En participant à cet achat, les entreprises imposées à l'impôt sur les sociétés peuvent bénéficier de la réduction d'impôt sur les sociétés prévue à l'article 238 bis 0A du code général des impôts « égale à 90 % des versements qu'elles pourraient effectuer, dans la limite de 50 % de l'impôt dû au titre de l'exercice considéré ».

 

Le même jour, le ministère a également lancé un appel pour acquérir une peinture de Roberto Matta-Echaurren (1911-2002), peintre proche du surréalisme et d'André Breton, pour le Centre Georges Pompidou. « Cet homme-minotaure surgissant d'un fond d'or, pourvu de cornes et pointant son arme à trou de serrure vers le spectateur, s'inspire d'influences aussi diverses que la figure d'Uli, l'effigie d'ancêtre océanienne dont Breton conservait un masque cérémoniel, l'Objet invisible d'Alberto Giacometti ou les personnages totems de Victor Brauner », précise l'État.
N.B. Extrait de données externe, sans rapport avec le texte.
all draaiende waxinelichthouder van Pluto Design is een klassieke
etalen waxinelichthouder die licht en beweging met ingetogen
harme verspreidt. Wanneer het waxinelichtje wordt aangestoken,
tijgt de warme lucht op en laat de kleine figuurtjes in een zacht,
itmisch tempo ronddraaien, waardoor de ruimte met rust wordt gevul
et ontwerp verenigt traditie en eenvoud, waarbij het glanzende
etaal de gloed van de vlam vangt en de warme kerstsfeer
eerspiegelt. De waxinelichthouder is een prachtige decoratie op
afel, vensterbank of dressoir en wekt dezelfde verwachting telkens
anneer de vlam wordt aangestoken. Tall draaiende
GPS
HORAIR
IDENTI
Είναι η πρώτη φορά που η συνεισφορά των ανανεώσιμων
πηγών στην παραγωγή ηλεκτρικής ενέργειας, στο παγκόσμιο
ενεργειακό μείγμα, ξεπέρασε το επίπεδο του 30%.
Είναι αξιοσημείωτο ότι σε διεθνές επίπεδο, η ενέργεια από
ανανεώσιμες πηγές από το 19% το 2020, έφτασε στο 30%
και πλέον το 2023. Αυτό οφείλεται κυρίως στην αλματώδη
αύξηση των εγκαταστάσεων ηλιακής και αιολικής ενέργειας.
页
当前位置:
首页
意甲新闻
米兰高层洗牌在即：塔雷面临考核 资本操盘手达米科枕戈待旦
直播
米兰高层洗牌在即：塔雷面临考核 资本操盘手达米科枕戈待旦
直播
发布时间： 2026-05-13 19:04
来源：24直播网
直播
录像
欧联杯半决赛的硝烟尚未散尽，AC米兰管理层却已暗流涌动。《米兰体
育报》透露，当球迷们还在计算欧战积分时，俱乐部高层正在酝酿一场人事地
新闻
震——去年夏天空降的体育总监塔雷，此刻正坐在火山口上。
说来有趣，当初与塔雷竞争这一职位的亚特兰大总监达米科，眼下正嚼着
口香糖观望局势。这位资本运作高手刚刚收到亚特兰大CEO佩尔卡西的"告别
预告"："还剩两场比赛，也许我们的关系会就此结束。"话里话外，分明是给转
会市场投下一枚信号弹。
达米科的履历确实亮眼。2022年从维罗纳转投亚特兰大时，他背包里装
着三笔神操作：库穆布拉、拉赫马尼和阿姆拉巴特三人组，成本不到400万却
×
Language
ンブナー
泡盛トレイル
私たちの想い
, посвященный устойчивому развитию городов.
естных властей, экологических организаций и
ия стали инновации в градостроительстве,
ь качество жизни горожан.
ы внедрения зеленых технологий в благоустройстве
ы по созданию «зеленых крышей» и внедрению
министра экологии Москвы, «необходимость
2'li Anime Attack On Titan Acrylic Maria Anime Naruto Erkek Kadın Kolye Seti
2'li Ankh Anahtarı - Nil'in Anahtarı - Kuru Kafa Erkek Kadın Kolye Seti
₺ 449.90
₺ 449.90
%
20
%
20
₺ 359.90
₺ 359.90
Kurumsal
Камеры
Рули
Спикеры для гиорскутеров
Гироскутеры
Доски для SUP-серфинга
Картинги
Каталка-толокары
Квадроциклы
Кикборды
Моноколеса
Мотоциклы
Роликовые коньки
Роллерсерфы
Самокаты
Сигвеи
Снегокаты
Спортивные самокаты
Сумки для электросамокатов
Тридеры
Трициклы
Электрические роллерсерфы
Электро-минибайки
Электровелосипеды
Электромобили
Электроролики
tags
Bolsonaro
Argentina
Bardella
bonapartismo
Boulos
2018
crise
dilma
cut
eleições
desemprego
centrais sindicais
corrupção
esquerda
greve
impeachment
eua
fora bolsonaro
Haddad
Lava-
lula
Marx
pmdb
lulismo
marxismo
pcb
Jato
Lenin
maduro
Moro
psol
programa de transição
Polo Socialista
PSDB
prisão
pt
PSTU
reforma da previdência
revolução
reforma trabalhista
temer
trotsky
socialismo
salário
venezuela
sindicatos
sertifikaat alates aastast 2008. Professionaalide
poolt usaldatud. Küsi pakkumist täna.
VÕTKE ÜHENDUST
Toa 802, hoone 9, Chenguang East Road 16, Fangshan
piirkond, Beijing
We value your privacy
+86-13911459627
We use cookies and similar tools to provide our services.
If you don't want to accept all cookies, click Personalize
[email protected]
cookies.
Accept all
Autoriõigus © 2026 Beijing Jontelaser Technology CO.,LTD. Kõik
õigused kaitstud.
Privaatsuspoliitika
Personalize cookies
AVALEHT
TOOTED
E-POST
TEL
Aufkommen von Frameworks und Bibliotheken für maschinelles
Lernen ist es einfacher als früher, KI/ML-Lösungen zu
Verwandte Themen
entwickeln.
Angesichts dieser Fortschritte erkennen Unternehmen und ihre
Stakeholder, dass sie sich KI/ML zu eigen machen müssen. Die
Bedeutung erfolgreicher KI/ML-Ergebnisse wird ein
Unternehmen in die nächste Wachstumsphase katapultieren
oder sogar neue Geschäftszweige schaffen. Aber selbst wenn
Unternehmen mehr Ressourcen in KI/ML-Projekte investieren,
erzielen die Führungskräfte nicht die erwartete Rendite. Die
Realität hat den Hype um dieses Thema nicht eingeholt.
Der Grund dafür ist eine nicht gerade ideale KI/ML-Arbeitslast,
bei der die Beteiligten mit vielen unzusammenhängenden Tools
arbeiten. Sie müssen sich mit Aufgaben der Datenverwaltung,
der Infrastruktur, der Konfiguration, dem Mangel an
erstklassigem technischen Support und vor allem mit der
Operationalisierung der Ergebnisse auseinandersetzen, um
Son acquisition « constituerait un enrichissement majeur des collections publiques ». Sa valeur d'achat est fixée à 1 million €.

 

Interrogées par Connaissance des Arts Magazine, Anne Distel et Claire Chastanier du département des collections à la Direction des musées de France revenaient sur cet aspect juridique spécifique aux œuvres classées « trésor national » : 

 

Le mot mécénat est un peu erroné puisqu’en fait l’État paye 90 % et l’entreprise 10 % du montant. L’intérêt pour l’État est qu’il ne s’agit pas de crédit budgétaire, mais d’une moins-value fiscale. Pour les musées, c’est une rallonge sur leurs budgets. Le ministère des Finances nous concède une ardoise pour des cas exceptionnels et d’ailleurs un représentant de ce ministère est présent dans la commission consultative. C’est aussi un moyen d’inciter les grandes entreprises françaises prospères à donner une obole de 10 % sur des montants importants. Sur un achat de plusieurs millions d’euros, il s’agit d’ailleurs d’une contribution tout à fait conséquente qu’il ne faut pas minimiser, mais elle est souvent largement compensée par le retour sur image.